After months of deep-diving into individual components - depth sensors, SLAM, sensor fusion - it's time to step back and architect the complete perception system.

System Requirements

What we need to deliver:

6DoF head tracking: under 1mm position, under 0.1° orientation accuracy
Environment mapping: Room-scale 3D mesh, ~1cm resolution
Plane detection: Horizontal and vertical surfaces for content placement
Hand tracking: 25-joint hand skeleton at 30Hz (stretch goal)
Eye tracking: Gaze vector for foveated rendering and interaction

All within 1.5W perception budget and under 20ms latency.

Sensor Suite

After extensive prototyping:

Sensor	Purpose	Resolution	Rate
Tracking cameras (x2)	VIO, SLAM	640x480	60Hz
Depth camera	Meshing, plane detection	320x240	30Hz
Eye cameras (x2)	Eye tracking	320x320	90Hz
IMU	High-rate motion	-	1kHz

The two tracking cameras provide stereo and wide coverage. Depth camera supplements with metric depth for meshing.
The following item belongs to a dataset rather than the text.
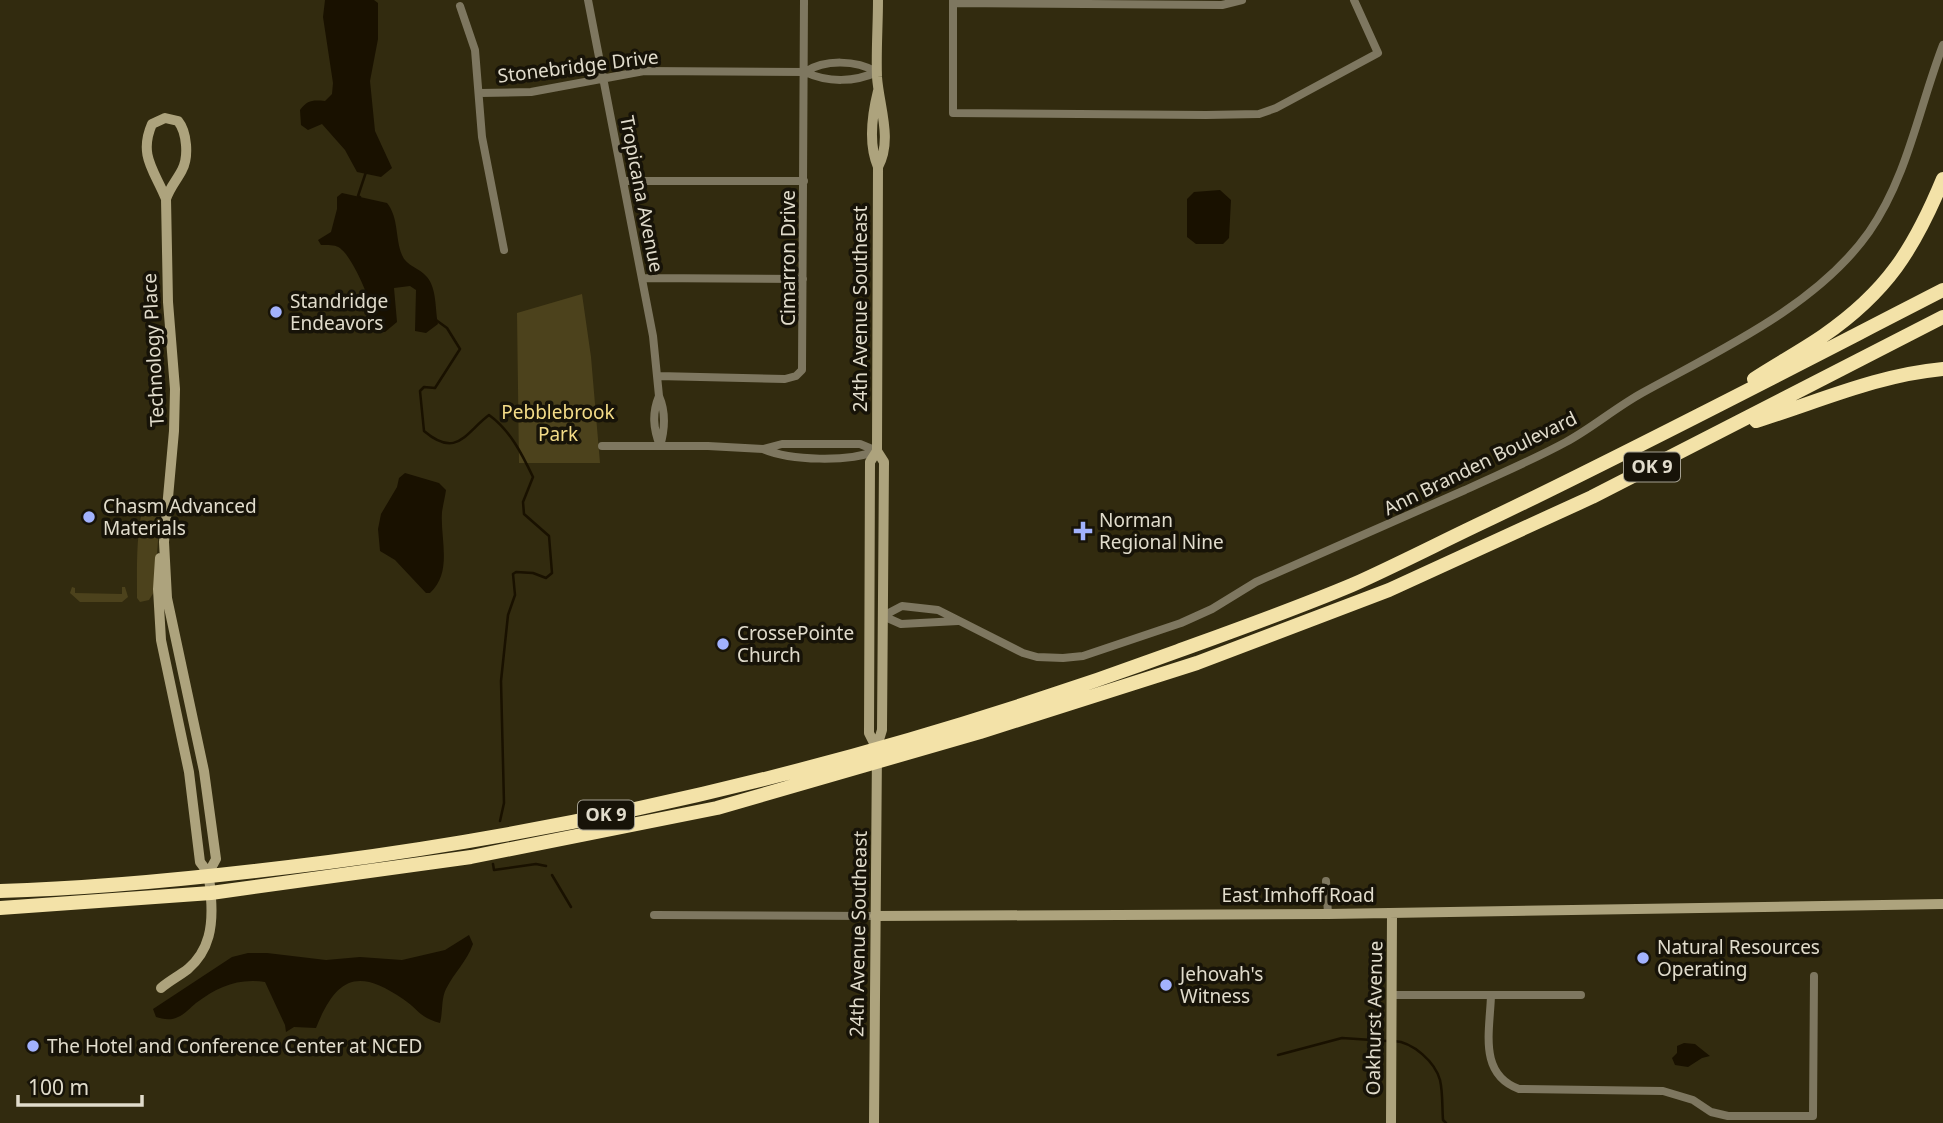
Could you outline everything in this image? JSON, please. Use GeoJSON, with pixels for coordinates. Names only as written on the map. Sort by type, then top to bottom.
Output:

Eye cameras run faster for responsive gaze tracking.

Processing Architecture

                    ┌─────────────────────┐
                    │      DSP Core       │
                    │  - Feature extract  │
                    │  - Depth filtering  │
                    └──────────┬──────────┘
                               │
┌──────────┐         ┌────────▼────────┐         ┌──────────┐
│  Sensors │────────►│    CPU Cores    │────────►│ Display  │
│          │         │  - VIO/SLAM     │         │ Pipeline │
└──────────┘         │  - Fusion       │         └──────────┘
                     │  - Eye tracking │
                     └────────┬────────┘
                              │
                    ┌─────────▼─────────┐
                    │    GPU/NPU        │
                    │  - Meshing        │
                    │  - Hand tracking  │
                    │  - ML inference   │
                    └───────────────────┘

Data Flow

Critical path (head tracking):

Camera frame captured (t=0)
IMU propagation for immediate pose (t=1ms)
Feature extraction on DSP (t=5ms)
VIO update on CPU (t=10ms)
Pose delivered to display (t=12ms)

Total latency: 12ms, leaving 8ms buffer for display pipeline.

Interface Contracts

Clear APIs between subsystems:

Pose service: Provides head pose at any timestamp (interpolated/extrapolated)
Map service: Spatial anchors, meshes, plane primitives
Gaze service: Eye gaze rays for rendering and input

Each service has defined latency, accuracy, and failure mode contracts.

Open Questions

Still wrestling with:

Depth vs stereo for meshing - depth is better but more power
Eye tracking accuracy requirements - depends on display architecture
Persistent maps - how much storage, privacy implications

December will be spec freeze. Time to commit.